DeepSeek, a Chinese AI lab, has launched DeepSeek-R1, an open-source reasoning model it says performs as well as OpenAI’s o1 on certain benchmarks.

R1 is free to use for commercial purposes under an MIT license and is available on Hugging Face.

R1 outperforms OpenAI’s o1 on:

  • AIME: Assesses performance using other models.

  • MATH-500: Focuses on solving word problems.

  • SWE-bench Verified: Measures programming skills.

  • Self-Checking: R1 fact-checks its own answers, making it more reliable in science and math, though slower than non-reasoning models.

Model size and cost:

  • R1 has 671 billion parameters, which means it’s very capable. Smaller versions (from 1.5 billion to 70 billion parameters) can run on laptops.

  • Full R1 access is 90%-95% cheaper than OpenAI’s o1 via DeepSeek’s API.

Reasoning models, slow but steady

R1 is subject to Chinese government regulations and avoids topics like Tiananmen Square or Taiwan’s autonomy.

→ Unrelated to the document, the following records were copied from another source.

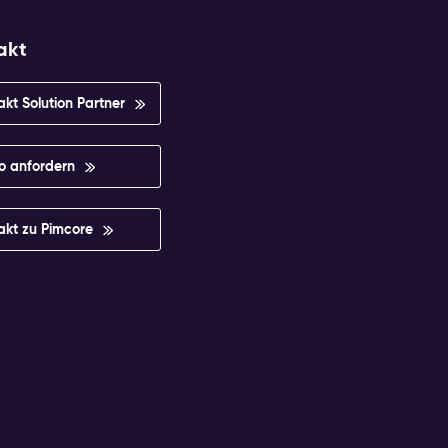
akt
akt Solution Partner
 anfordern
akt zu Pimcore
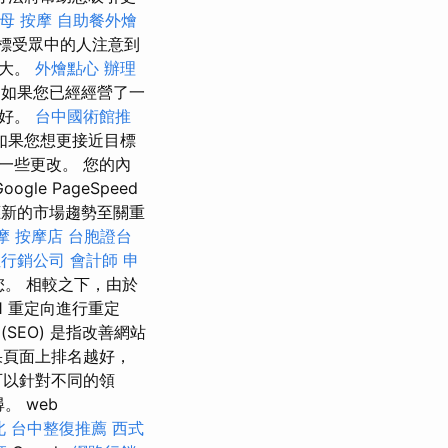
母 按摩
自助餐外燴
標受眾中的人注意到
越大。
外燴點心
辦理
如果您已經經營了一
多好。
台中國術館推
如果您想更接近目標
一些更改。 您的內
e PageSpeed
，適應新的市場趨勢至關重
摩
按摩店
台胞證台
位行銷公司
會計師
申
。 相較之下，由於
1 重定向進行重定
SEO) 是指改善網站
果頁面上排名越好，
可以針對不同的領
 web
北
台中整復推薦
西式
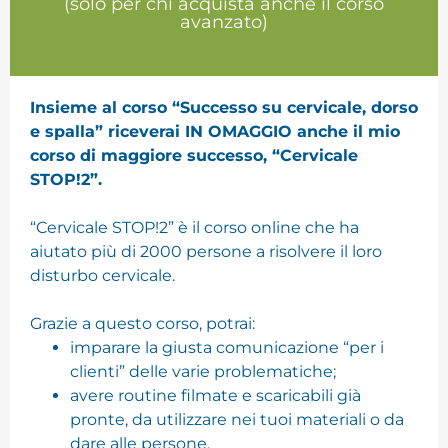
(solo per chi acquista anche il corso
avanzato)
Insieme al corso “Successo su cervicale, dorso
e spalla” riceverai IN OMAGGIO anche il mio
corso di maggiore successo, “Cervicale
STOP!2”.
“Cervicale STOP!2” è il corso online che ha
aiutato più di 2000 persone a risolvere il loro
disturbo cervicale.
Grazie a questo corso, potrai:
imparare la giusta comunicazione “per i
clienti” delle varie problematiche;
avere routine filmate e scaricabili già
pronte, da utilizzare nei tuoi materiali o da
dare alle persone.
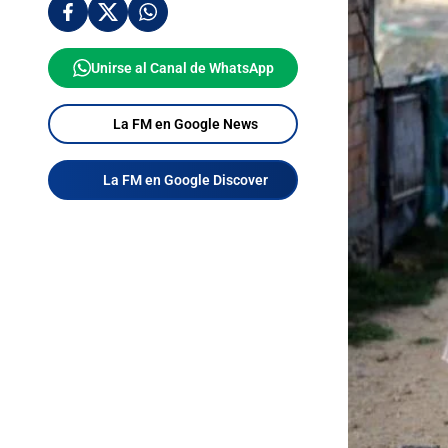
Unirse al Canal de WhatsApp
La FM en Google News
La FM en Google Discover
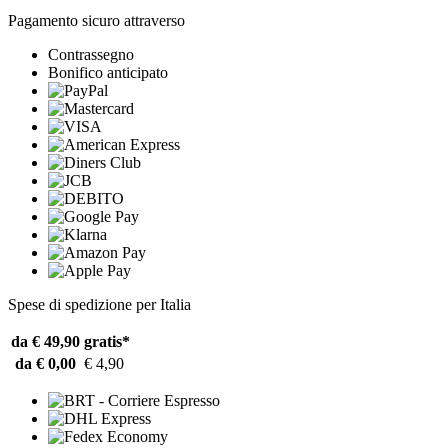
Pagamento sicuro attraverso
Contrassegno
Bonifico anticipato
Spese di spedizione per Italia
da € 49,90
gratis*
da € 0,00
€ 4,90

These restrictions reflect broader limits on AI systems in China.

The release follows U.S. proposals for stricter AI export rules, which could make it harder for Chinese companies to access advanced chips and software.

OpenAI has called for stronger U.S. investment in AI to stay competitive, highlighting concerns about Chinese labs like DeepSeek.